Bought a Muni...Now What?

So I just learned about extreme unicycling after years of riding forwards and backwards. I just began practicing one footed riding and can do a few revolutions so far, and thats the extent of my skills. So I just purchased a Torker DX 24 in. and when I get back from vacation the box will be sitting at my door! Do I just go out to my near by forest preserve off road trails and give it a go? Are there things I need to be good at before I uni? I was thinking Ide go right when I open my box with a friend and a camera and let the sick spills begin. Is this a really bad idea and if so what should I practice on my muni? Also can I do trials on this?

One thing, makes sure you put everything on the right side.

Right pedals and cranks on the right, left on the left, so when you pedal, it tightens your pedals and not tweak them out and ruin them.

Make sure everything is tight, youll probably have to cut the seatpost down to fit you, and keep the pressure in the tire kinda low.

It may take a tiny little bit to get used to the ride, but other than that, just start going for thing, and you can do trials lines on it.

I would suggest you should learn ideling some time soon otherwise just ride it how you want

well, idling isn’t really necessary for muniing, I don’t think. I’m still not that great at idling after like a year of riding.

Actually…I can idle

it is still a good thing to know

Protective gear!

Helmet, knee/shin guards, wrist guards, elbow pads, ankle suports.

Go ride, Have fun!!!

work on idling and some basic stuff that you don’t already know and tomarrow get up and go ride all day

he said he can idle…

As long as you can ride forward and backwards, you should be able to ride offroad without much problem. If you encouter some drops, don’t be scared, and just go for it! Dropping is a lot of fun, and your DX will hold up to anything you can dish it. I wish I had somewhere to Muni around here, but, now that I say this, the state park behind my house has a moutainbike trail…maybe i’ll go down there today and see how it is.

congrats on getting a muni!

  1. definantly get protective gear, 661 4x4 shinguards are great, definantl a helmet, elbow pads are good, but aren’t a must, and wrist guards/ankle supports are a good idea but I don’t bother with them.

  2. can you hop? pravtise hopping up curbs down curbs standing still moving sideways, moving forward, rolling hops, high hops. also, practise riding and hopping with the seat is front of you(sif). it will help your overall balance and make you be able to hop higher eventually.

  3. jump off of everything you see, ledges, curbs, walls, stairs, anything!

  4. practise standstills, where you stay in one position withiut pedalling or hopping, just balancing.

that should cover most stuff.


Freemounting is useful. There isn’t always a convenient tree. Learning a static mount and a rolling mount will help as well. Mostly, get out there and ride. 661 4x4s are a good idea (especially if you have spikey pedals)

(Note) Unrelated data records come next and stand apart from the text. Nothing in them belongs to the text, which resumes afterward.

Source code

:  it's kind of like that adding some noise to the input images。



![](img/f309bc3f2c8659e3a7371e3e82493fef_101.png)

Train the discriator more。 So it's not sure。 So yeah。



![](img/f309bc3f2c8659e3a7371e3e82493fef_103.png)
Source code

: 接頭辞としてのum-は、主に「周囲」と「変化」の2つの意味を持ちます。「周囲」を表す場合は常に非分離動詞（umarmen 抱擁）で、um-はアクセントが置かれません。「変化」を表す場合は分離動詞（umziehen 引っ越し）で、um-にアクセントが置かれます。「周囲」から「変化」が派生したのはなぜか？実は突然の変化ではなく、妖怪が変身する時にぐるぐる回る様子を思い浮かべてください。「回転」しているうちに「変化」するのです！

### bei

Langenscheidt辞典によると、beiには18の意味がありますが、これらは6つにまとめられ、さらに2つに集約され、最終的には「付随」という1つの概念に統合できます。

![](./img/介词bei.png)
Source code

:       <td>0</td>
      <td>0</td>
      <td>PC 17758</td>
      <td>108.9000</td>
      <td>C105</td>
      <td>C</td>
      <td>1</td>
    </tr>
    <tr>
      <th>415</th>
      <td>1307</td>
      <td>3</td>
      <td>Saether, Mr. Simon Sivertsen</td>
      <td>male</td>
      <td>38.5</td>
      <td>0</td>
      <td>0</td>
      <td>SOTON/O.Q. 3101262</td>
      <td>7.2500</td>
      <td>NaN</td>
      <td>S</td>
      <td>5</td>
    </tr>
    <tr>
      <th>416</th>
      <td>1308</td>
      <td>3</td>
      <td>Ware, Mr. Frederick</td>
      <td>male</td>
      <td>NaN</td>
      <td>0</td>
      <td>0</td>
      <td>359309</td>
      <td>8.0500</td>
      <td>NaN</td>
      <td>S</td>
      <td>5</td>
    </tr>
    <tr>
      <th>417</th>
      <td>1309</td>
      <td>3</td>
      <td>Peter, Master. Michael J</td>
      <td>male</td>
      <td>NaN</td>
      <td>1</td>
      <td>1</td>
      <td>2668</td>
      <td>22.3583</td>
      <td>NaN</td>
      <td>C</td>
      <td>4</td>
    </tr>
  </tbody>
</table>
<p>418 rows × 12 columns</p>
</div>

Each to his own. You don’t need our approval for what you enjoy doing.

The single most important skill in MUni is freemounting. 2, 3 or 10 miles from the start of the ride, and you are struggling to remount: horrible. Failing to freemount is exhausting and demoralising.

My own tactic is to ride fairly easy stuff and to allow myself to be tempted to divert onto the more difficult stuff. This way I get the satisfaction (and general practice) of riding substantial distances, whilst gradually pushing the limits. This tactic has led me to:

  • Ride 50 mile days from time to time.
  • Ride more and more difficult off road stuff.
  • Buy, er... too many unicycles. 8 at the last count, not including the two I've sold and the ultimate wheel that we never mention. [/LIST]

    There are three basic approaches to MUni:

  • Ride as far as you can over mixed and difficult terrain. I call this cross country.
  • Spend all day doing ever more difficult things within a small area.
  • Ride long easy distances, stopping every so often to session a particularly gnarly rock to the max. You may read irony into my adoption of the patois of the youthful. [/LIST]

    I go for the first, but that’s me.

    If you choose to do it, your unicycle will regularly take you on 10 and 20 mile journeys of exploration: exploration in the geographical sense, and in the sense of self-knowledge. The loneliness of the long distance unicyclist… it’s a sport where you set your own limits, then choose to exceed them. Watch a Kris Holm video and weep, or read one of my ride write ups and weep for rather different reasons.

    But the main thing is to ride.

  • Mikefule has an ultimate wheel!?

    Now that’s one write-up I want to read.

    You’ve got the muni, and presumably some protective gear, so like you said, go ahead and “let the slick spills begin”!